■ **The records**

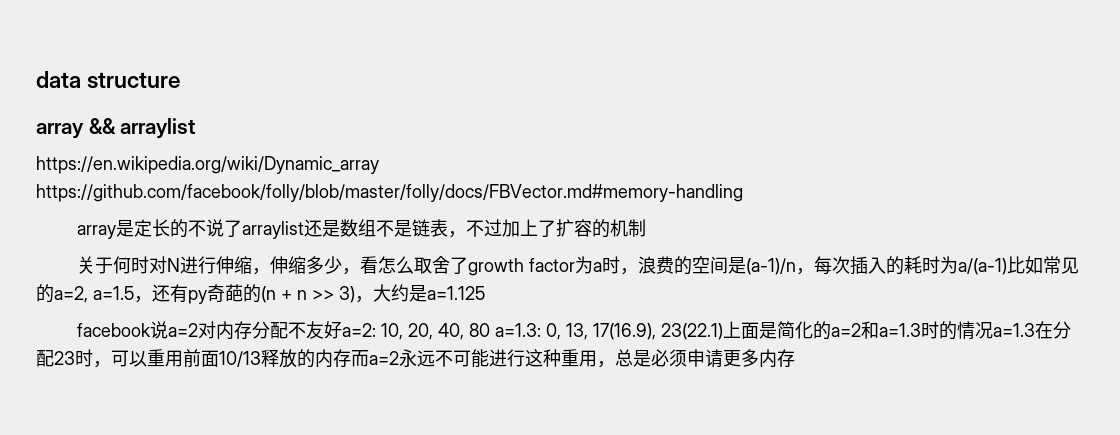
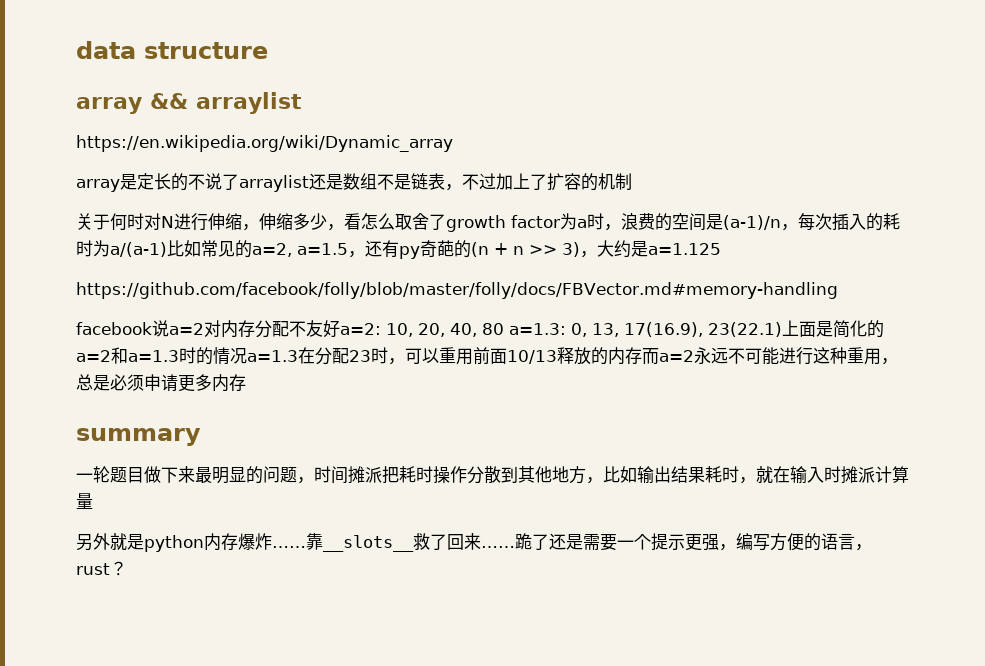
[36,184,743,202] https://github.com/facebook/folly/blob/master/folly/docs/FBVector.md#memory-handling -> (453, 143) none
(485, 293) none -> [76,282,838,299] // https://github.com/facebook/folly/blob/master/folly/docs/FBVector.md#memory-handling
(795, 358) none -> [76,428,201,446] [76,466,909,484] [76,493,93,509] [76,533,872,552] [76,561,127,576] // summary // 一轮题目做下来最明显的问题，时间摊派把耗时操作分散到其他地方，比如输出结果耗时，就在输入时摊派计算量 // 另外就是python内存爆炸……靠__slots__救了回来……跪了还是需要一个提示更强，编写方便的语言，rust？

...

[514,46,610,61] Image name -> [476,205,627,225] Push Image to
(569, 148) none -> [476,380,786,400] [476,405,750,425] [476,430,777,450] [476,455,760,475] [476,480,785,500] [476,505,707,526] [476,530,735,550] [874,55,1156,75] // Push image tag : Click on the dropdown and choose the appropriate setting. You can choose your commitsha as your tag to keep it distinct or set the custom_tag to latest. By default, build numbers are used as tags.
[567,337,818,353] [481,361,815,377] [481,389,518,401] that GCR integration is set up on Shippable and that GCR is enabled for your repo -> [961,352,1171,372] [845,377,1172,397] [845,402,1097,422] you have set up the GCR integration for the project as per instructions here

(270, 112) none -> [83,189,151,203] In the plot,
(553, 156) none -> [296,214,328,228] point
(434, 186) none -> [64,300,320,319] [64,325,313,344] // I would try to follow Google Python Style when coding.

■ **Exercise goal**
Repeat word for word the lines above that run from the line containing "(569, 148) none" through the line containing "(270, 112) none", both ends included, and nothing else.

■ **Answer for the task**
(569, 148) none -> [476,380,786,400] [476,405,750,425] [476,430,777,450] [476,455,760,475] [476,480,785,500] [476,505,707,526] [476,530,735,550] [874,55,1156,75] // Push image tag : Click on the dropdown and choose the appropriate setting. You can choose your commitsha as your tag to keep it distinct or set the custom_tag to latest. By default, build numbers are used as tags.
[567,337,818,353] [481,361,815,377] [481,389,518,401] that GCR integration is set up on Shippable and that GCR is enabled for your repo -> [961,352,1171,372] [845,377,1172,397] [845,402,1097,422] you have set up the GCR integration for the project as per instructions here

(270, 112) none -> [83,189,151,203] In the plot,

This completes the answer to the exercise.